The vast majority of EU states back the free trade deal, but Italy, concerned that a reduction of trade barriers will harm its small car manufacturer Fiat, has called for the agreement's implementation to be delayed by six months.
"The efforts that the Belgian EU presidency has been undertaking to get unanimity are not yet crowned with a result," Belgian foreign minister Steven Vanackere told journalists after the meeting on Monday.
Other member states are growing increasingly frustrated however, seeing the free trade deal as an increasingly important way of pulling the EU out of its current economic quagmire of low growth and government deficits.
"It's not only about a lot of money. It's about market share," one EU diplomat told this website on condition of anonymity. "Italy may not have much to gain but the rest of us have a lot to lose."
European companies and government are keenly aware of the renewed US efforts to kickstart its own trade agreement with South Korea, after the European Commission successfully initialed Europe's equivalent last October.
But despite hopes that the landmark deal would receive political approval from member states on Monday, national politics appear to have pushed the topic to later in the week.
"Mr Berlusconi wants to agree the deal with a flourish. Its a political topic in Italy," an EU diplomat said. The embattled Italian leader is apparently keen to give his final support when he visits Brussels this Thursday, having first squeezed a few symbolic concessions out of his peers.
The addition of a further agenda item to Thursday's meeting is unlikely to please many, with European Council President Herman Van Rompuy i specifically calling the meeting to discuss the EU's relations with its strategic partners across the globe.
The former Belgian prime minister is also set to present his interim report on economic governance at the summit, with economic issues absorbing the majority of his time since taking up the new Lisbon Treaty position in January.
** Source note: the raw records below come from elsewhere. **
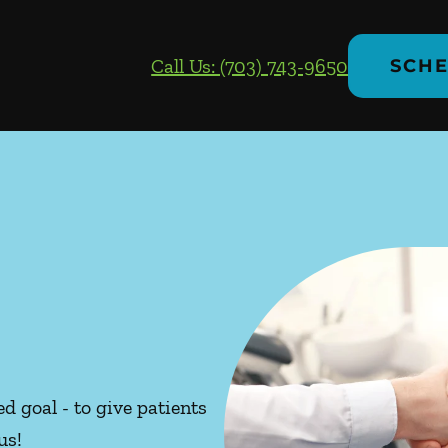
Call Us: (703) 743-9650
SCHE
d goal - to give patients
us!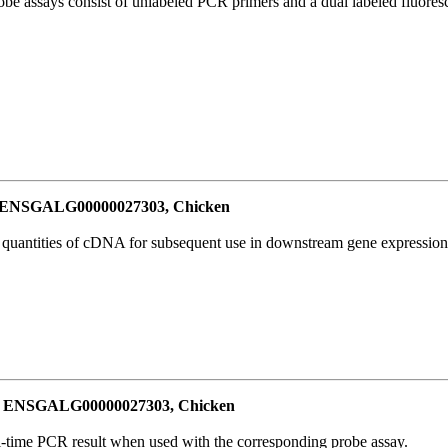
be assays consist of unlabeled PCR primers and a dual labeled fluores
or ENSGALG00000027303, Chicken
l quantities of cDNA for subsequent use in downstream gene expression 
for ENSGALG00000027303, Chicken
al-time PCR result when used with the corresponding probe assay.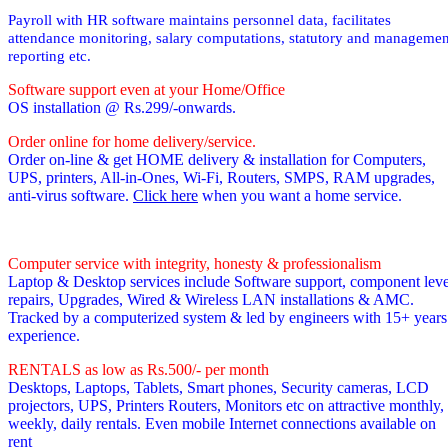
Payroll with HR software maintains personnel data, facilitates
attendance monitoring, salary computations, statutory and managemen
reporting etc.
Software support even at your Home/Office
OS installation @ Rs.299/-onwards.
Order online for home delivery/service.
Order on-line & get HOME delivery & installation for Computers,
UPS, printers, All-in-Ones, Wi-Fi, Routers, SMPS, RAM upgrades,
anti-virus software.
Click here
when you want a home service.
Computer service with integrity, honesty & professionalism
Laptop & Desktop services include Software support, component leve
repairs, Upgrades, Wired & Wireless LAN installations & AMC.
Tracked by a computerized system & led by engineers with 15+ years
experience.
RENTALS as low as Rs.500/- per month
Desktops, Laptops, Tablets, Smart phones, Security cameras, LCD
projectors, UPS, Printers Routers, Monitors etc on attractive monthly,
weekly, daily rentals. Even mobile Internet connections available on
rent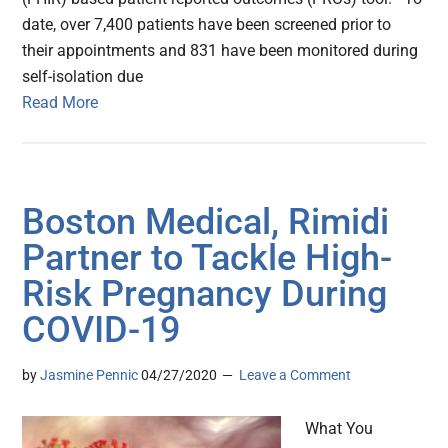
date, over 7,400 patients have been screened prior to
their appointments and 831 have been monitored during
self-isolation due
Read More
Boston Medical, Rimidi
Partner to Tackle High-
Risk Pregnancy During
COVID-19
by
Jasmine Pennic
04/27/2020
Leave a Comment
What You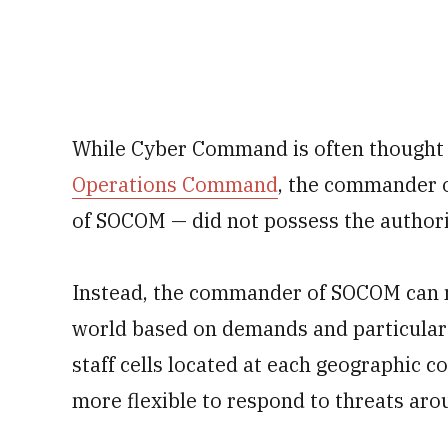
While Cyber Command is often thought
Operations Command
, the commander
of SOCOM — did not possess the authori
Instead, the commander of SOCOM can m
world based on demands and particular t
staff cells located at each geographi
more flexible to respond to threats aro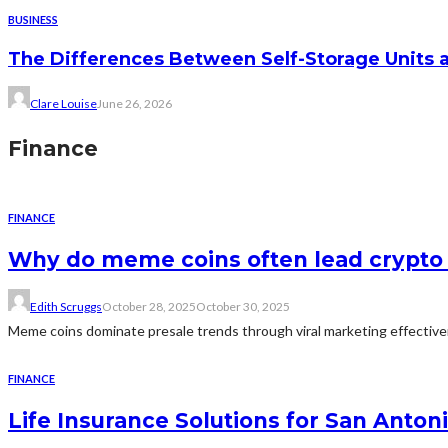
BUSINESS
The Differences Between Self-Storage Units 
Clare Louise
June 26, 2026
Finance
FINANCE
Why do meme coins often lead crypto 
Edith Scruggs
October 28, 2025
October 30, 2025
Meme coins dominate presale trends through viral marketing effectivene
FINANCE
Life Insurance Solutions for San Anton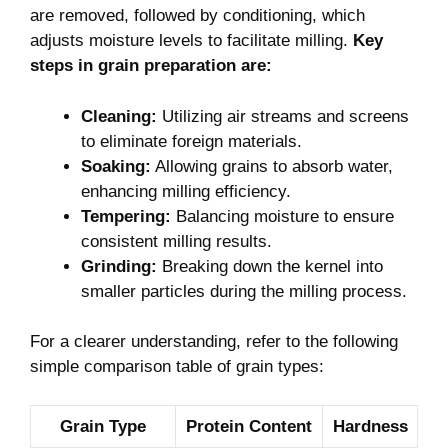
are removed, followed by conditioning, which
adjusts moisture levels to facilitate milling.
Key
steps in grain preparation are:
Cleaning:
Utilizing air streams and screens
to eliminate foreign materials.
Soaking:
Allowing grains to absorb water,
enhancing milling efficiency.
Tempering:
Balancing moisture to ensure
consistent milling results.
Grinding:
Breaking down the kernel into
smaller particles during the milling process.
For a clearer understanding, refer to the following
simple comparison table of grain types:
Grain Type
Protein Content
Hardness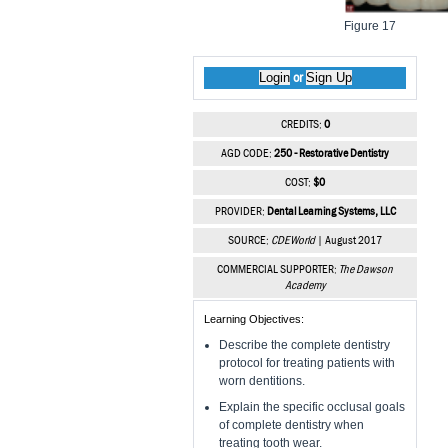
Figure 17
Login
Sign Up
or
CREDITS:
0
AGD CODE:
250 - Restorative Dentistry
COST:
$0
PROVIDER:
Dental Learning Systems, LLC
SOURCE:
CDEWorld
| August 2017
COMMERCIAL SUPPORTER:
The Dawson
Academy
Learning Objectives:
Describe the complete dentistry
protocol for treating patients with
worn dentitions.
Explain the specific occlusal goals
of complete dentistry when
treating tooth wear.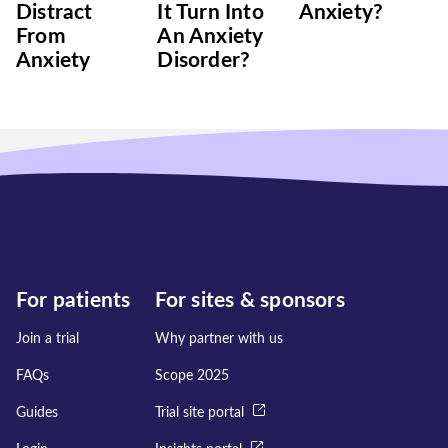
Distract
It Turn Into
Anxiety?
From
An Anxiety
Anxiety
Disorder?
For patients
For sites & sponsors
Join a trial
Why partner with us
FAQs
Scope 2025
Guides
Trial site portal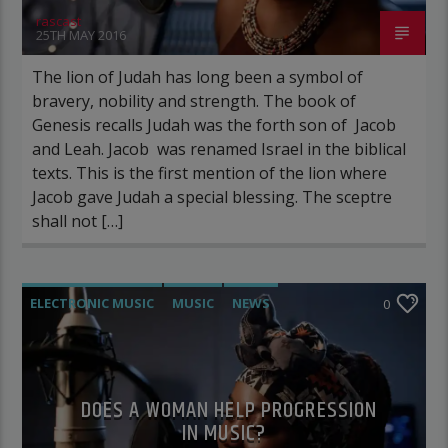
rascast
25TH MAY 2016
The lion of Judah has long been a symbol of
bravery, nobility and strength. The book of
Genesis recalls Judah was the forth son of Jacob
and Leah. Jacob was renamed Israel in the biblical
texts. This is the first mention of the lion where
Jacob gave Judah a special blessing. The sceptre
shall not […]
ELECTRONIC MUSIC
MUSIC
NEWS
0
WORLD
DOES A WOMAN HELP PROGRESSION
IN MUSIC?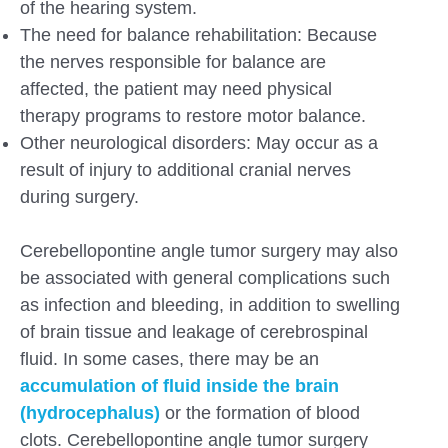
of the hearing system.
The need for balance rehabilitation: Because
the nerves responsible for balance are
affected, the patient may need physical
therapy programs to restore motor balance.
Other neurological disorders: May occur as a
result of injury to additional cranial nerves
during surgery.
Cerebellopontine angle tumor surgery may also
be associated with general complications such
as infection and bleeding, in addition to swelling
of brain tissue and leakage of cerebrospinal
fluid. In some cases, there may be an
accumulation of fluid inside the brain
(hydrocephalus)
or the formation of blood
clots. Cerebellopontine angle tumor surgery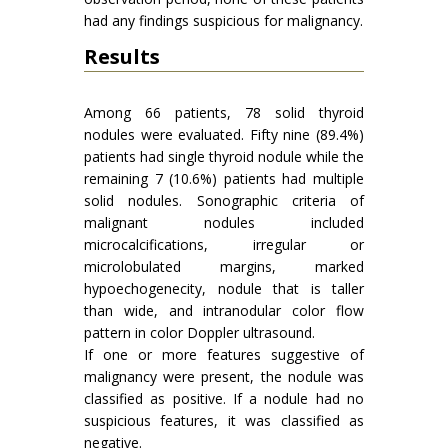
had any findings suspicious for malignancy.
Results
Among 66 patients, 78 solid thyroid
nodules were evaluated. Fifty nine (89.4%)
patients had single thyroid nodule while the
remaining 7 (10.6%) patients had multiple
solid nodules. Sonographic criteria of
malignant nodules included
microcalcifications, irregular or
microlobulated margins, marked
hypoechogenecity, nodule that is taller
than wide, and intranodular color flow
pattern in color Doppler ultrasound.
If one or more features suggestive of
malignancy were present, the nodule was
classified as positive. If a nodule had no
suspicious features, it was classified as
negative.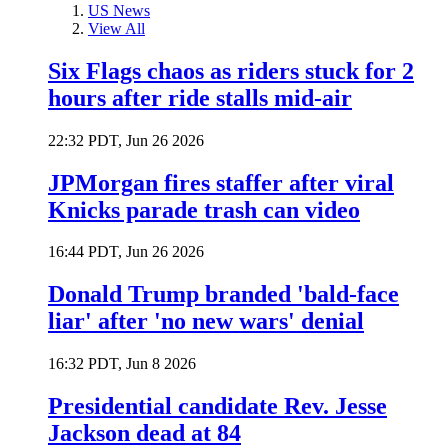
US News
View All
Six Flags chaos as riders stuck for 2
hours after ride stalls mid-air
22:32 PDT, Jun 26 2026
JPMorgan fires staffer after viral
Knicks parade trash can video
16:44 PDT, Jun 26 2026
Donald Trump branded 'bald-face
liar' after 'no new wars' denial
16:32 PDT, Jun 8 2026
Presidential candidate Rev. Jesse
Jackson dead at 84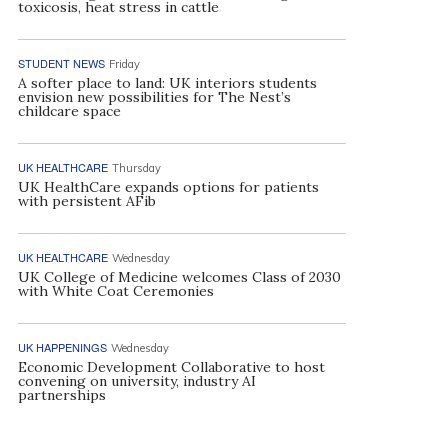
toxicosis, heat stress in cattle
STUDENT NEWS
Friday
A softer place to land: UK interiors students
envision new possibilities for The Nest’s
childcare space
UK HEALTHCARE
Thursday
UK HealthCare expands options for patients
with persistent AFib
UK HEALTHCARE
Wednesday
UK College of Medicine welcomes Class of 2030
with White Coat Ceremonies
UK HAPPENINGS
Wednesday
Economic Development Collaborative to host
convening on university, industry AI
partnerships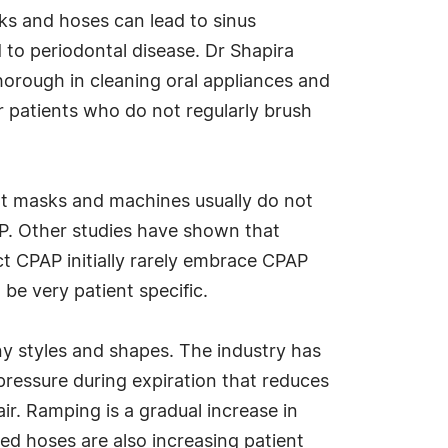
ks and hoses can lead to sinus
 to periodontal disease. Dr Shapira
 thorough in cleaning oral appliances and
r patients who do not regularly brush
nt masks and machines usually do not
AP. Other studies have shown that
ct CPAP initially rarely embrace CPAP
 be very patient specific.
y styles and shapes. The industry has
ressure during expiration that reduces
ir. Ramping is a gradual increase in
ted hoses are also increasing patient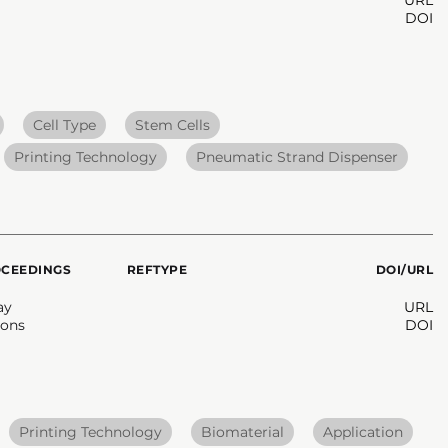
DOI
Cell Type
Stem Cells
Printing Technology
Pneumatic Strand Dispenser
OCEEDINGS
REFTYPE
DOI/URL
ay
URL
ons
DOI
Printing Technology
Biomaterial
Application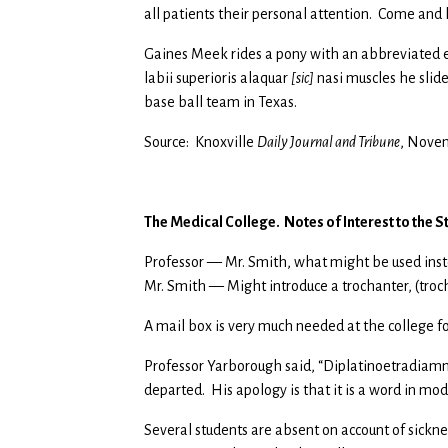
all patients their personal attention. Come and h
Gaines Meek rides a pony with an abbreviated ex
labii superioris alaquar
[sic]
nasi muscles he slide
base ball team in Texas.
Source: Knoxville
Daily Journal and Tribune
, Novem
The Medical College. Notes of Interest to the St
Professor — Mr. Smith, what might be used inste
Mr. Smith — Might introduce a trochanter, (troc
A mail box is very much needed at the college for
Professor Yarborough said, “Diplatinoetradiam
departed. His apology is that it is a word in mo
Several students are absent on account of sicknes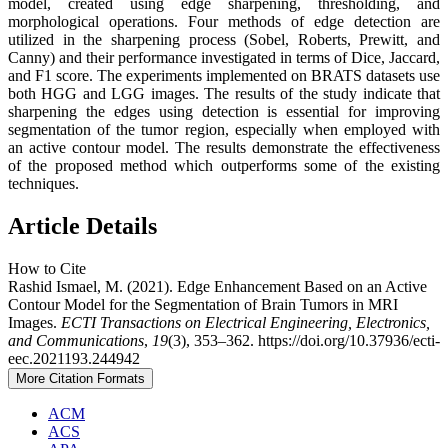
model, created using edge sharpening, thresholding, and
morphological operations. Four methods of edge detection are
utilized in the sharpening process (Sobel, Roberts, Prewitt, and
Canny) and their performance investigated in terms of Dice, Jaccard,
and F1 score. The experiments implemented on BRATS datasets use
both HGG and LGG images. The results of the study indicate that
sharpening the edges using detection is essential for improving
segmentation of the tumor region, especially when employed with
an active contour model. The results demonstrate the effectiveness
of the proposed method which outperforms some of the existing
techniques.
Article Details
How to Cite
Rashid Ismael, M. (2021). Edge Enhancement Based on an Active
Contour Model for the Segmentation of Brain Tumors in MRI
Images.
ECTI Transactions on Electrical Engineering, Electronics,
and Communications
,
19
(3), 353–362. https://doi.org/10.37936/ecti-
eec.2021193.244942
More Citation Formats
ACM
ACS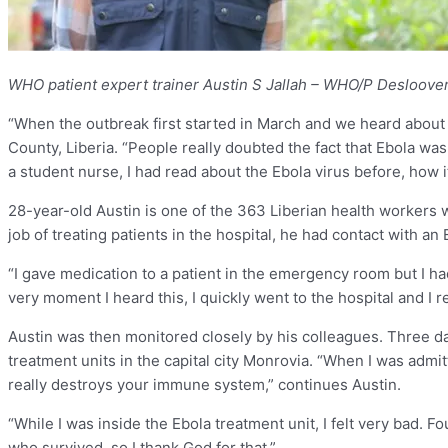
WHO patient expert trainer Austin S Jallah – WHO/P Desloove
“When the outbreak first started in March and we heard about th
County, Liberia. “People really doubted the fact that Ebola was
a student nurse, I had read about the Ebola virus before, how i
28-year-old Austin is one of the 363 Liberian health workers 
job of treating patients in the hospital, he had contact with a
“I gave medication to a patient in the emergency room but I had
very moment I heard this, I quickly went to the hospital and I 
Austin was then monitored closely by his colleagues. Three da
treatment units in the capital city Monrovia. “When I was admi
really destroys your immune system,” continues Austin.
“While I was inside the Ebola treatment unit, I felt very bad. 
who survived, so I thank God for that.”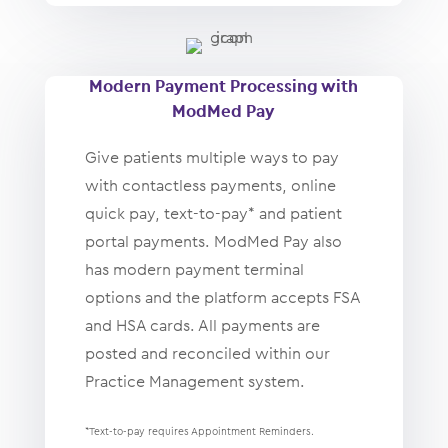
Modern Payment Processing with
ModMed Pay
Give patients multiple ways to pay
with contactless payments, online
quick pay, text-to-pay* and patient
portal payments. ModMed Pay also
has modern payment terminal
options and the platform accepts FSA
and HSA cards. All payments are
posted and reconciled within our
Practice Management system.
*Text-to-pay requires Appointment Reminders.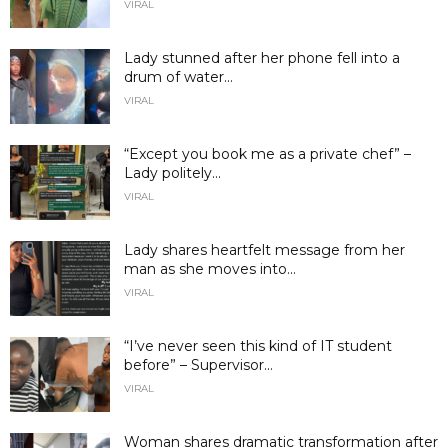
VIRAL
Lady stunned after her phone fell into a
drum of water...
VIRAL
“Except you book me as a private chef” –
Lady politely...
VIRAL
Lady shares heartfelt message from her
man as she moves into...
VIRAL
“I’ve never seen this kind of IT student
before” – Supervisor...
VIRAL
Woman shares dramatic transformation after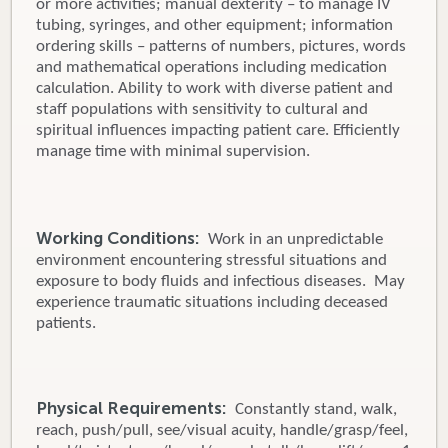
or more activities; manual dexterity – to manage IV
tubing, syringes, and other equipment; information
ordering skills – patterns of numbers, pictures, words
and mathematical operations including medication
calculation. Ability to work with diverse patient and
staff populations with sensitivity to cultural and
spiritual influences impacting patient care. Efficiently
manage time with minimal supervision.
Working Conditions:
Work in an unpredictable
environment encountering stressful situations and
exposure to body fluids and infectious diseases. May
experience traumatic situations including deceased
patients.
Physical Requirements:
Constantly stand, walk,
reach, push/pull, see/visual acuity, handle/grasp/feel,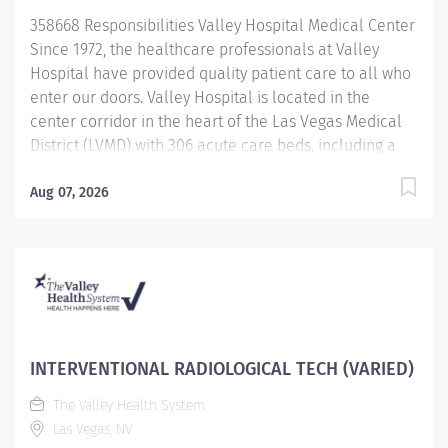
Hyperbaric Center is a distinguished Center of
358668 Responsibilities Valley Hospital Medical Center
Excellence, providing the...
Since 1972, the healthcare professionals at Valley
Hospital have provided quality patient care to all who
enter our doors. Valley Hospital is located in the
center corridor in the heart of the Las Vegas Medical
District (LVMD) with 306 acute care beds, including a
48-bed behavioral health unit. As a teaching hospital
with graduate medical education, a new pharmacy
Aug 07, 2026
residency program and over 600 multidisciplinary
clerkships and internships offered annually, we focus
on the use of evidence-based medicine and the
importance of following clinical pathways that
research has shown to be effective with most patients.
To provide optimal care to Southern Nevada residents
and visitors, Valley Hospital continues to provide
INTERVENTIONAL RADIOLOGICAL TECH (VARIED)
quality services, achieving the American Heart
The Valley Health System
Association/American Stroke Association Get with the
Las Vegas, NV
Guidelines-Stroke Gold Plus Quality Achievement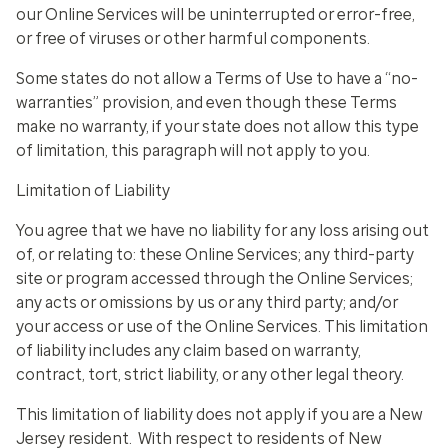
our Online Services will be uninterrupted or error-free,
or free of viruses or other harmful components.
Some states do not allow a Terms of Use to have a “no-
warranties” provision, and even though these Terms
make no warranty, if your state does not allow this type
of limitation, this paragraph will not apply to you.
Limitation of Liability
You agree that we have no liability for any loss arising out
of, or relating to: these Online Services; any third-party
site or program accessed through the Online Services;
any acts or omissions by us or any third party; and/or
your access or use of the Online Services. This limitation
of liability includes any claim based on warranty,
contract, tort, strict liability, or any other legal theory.
This limitation of liability does not apply if you are a New
Jersey resident. With respect to residents of New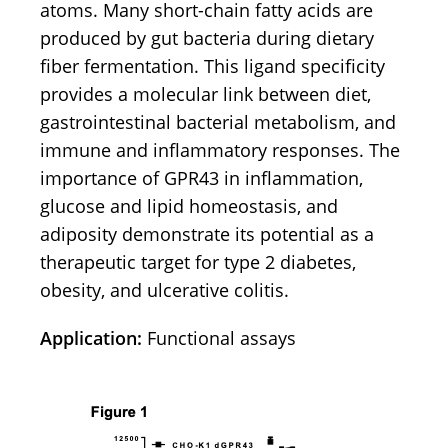
atoms. Many short-chain fatty acids are
produced by gut bacteria during dietary
fiber fermentation. This ligand specificity
provides a molecular link between diet,
gastrointestinal bacterial metabolism, and
immune and inflammatory responses. The
importance of GPR43 in inflammation,
glucose and lipid homeostasis, and
adiposity demonstrate its potential as a
therapeutic target for type 2 diabetes,
obesity, and ulcerative colitis.
Application:
Functional assays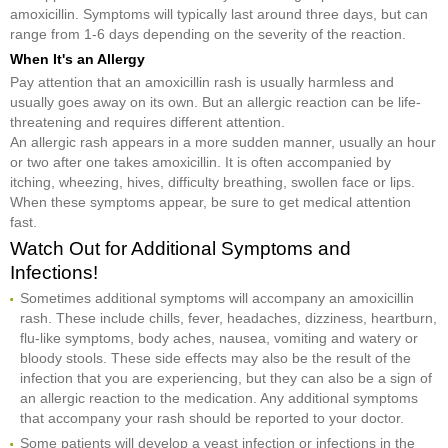
amoxicillin. Symptoms will typically last around three days, but can
range from 1-6 days depending on the severity of the reaction.
When It's an Allergy
Pay attention that an amoxicillin rash is usually harmless and
usually goes away on its own. But an allergic reaction can be life-
threatening and requires different attention.
An allergic rash appears in a more sudden manner, usually an hour
or two after one takes amoxicillin. It is often accompanied by
itching, wheezing, hives, difficulty breathing, swollen face or lips.
When these symptoms appear, be sure to get medical attention
fast.
Watch Out for Additional Symptoms and
Infections!
Sometimes additional symptoms will accompany an amoxicillin
rash. These include chills, fever, headaches, dizziness, heartburn,
flu-like symptoms, body aches, nausea, vomiting and watery or
bloody stools. These side effects may also be the result of the
infection that you are experiencing, but they can also be a sign of
an allergic reaction to the medication. Any additional symptoms
that accompany your rash should be reported to your doctor.
Some patients will develop a yeast infection or infections in the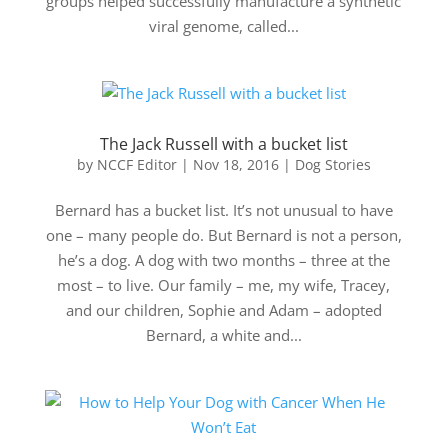
groups helped successfully manufacture a synthetic
viral genome, called...
The Jack Russell with a bucket list
by
NCCF Editor
|
Nov 18, 2016
|
Dog Stories
Bernard has a bucket list. It’s not unusual to have
one – many people do. But Bernard is not a person,
he’s a dog. A dog with two months – three at the
most – to live. Our family – me, my wife, Tracey,
and our children, Sophie and Adam – adopted
Bernard, a white and...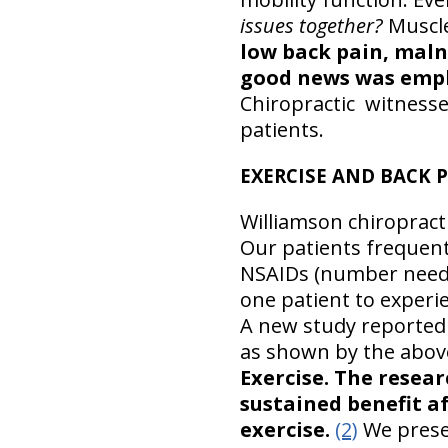
issues together?
Muscl
low back pain, maln
good news was empha
Chiropractic witnesse
patients.
EXERCISE AND BACK P
Williamson chiropracti
Our patients frequent
NSAIDs (number needed
one patient to experie
A new study reported 
as shown by the abov
Exercise.
The resear
sustained benefit a
exercise.
(2)
We presen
A political agreement on the Korean deal on Thursday would allow EU and South Korean leaders to formally adopt it at a bilateral summit with the Asian country in Brussels on 6 October.
The commission estimates the agreement will open up new trade opportunities in goods and services worth €19.1 billion for the EU and €12.8 billion for South Korea.
Approval would see the scrapping of import barriers for South Korean cars into the EU in either three years (for high and medium-powered vehicles) or five years (small cars) time, the source of Italy's concern.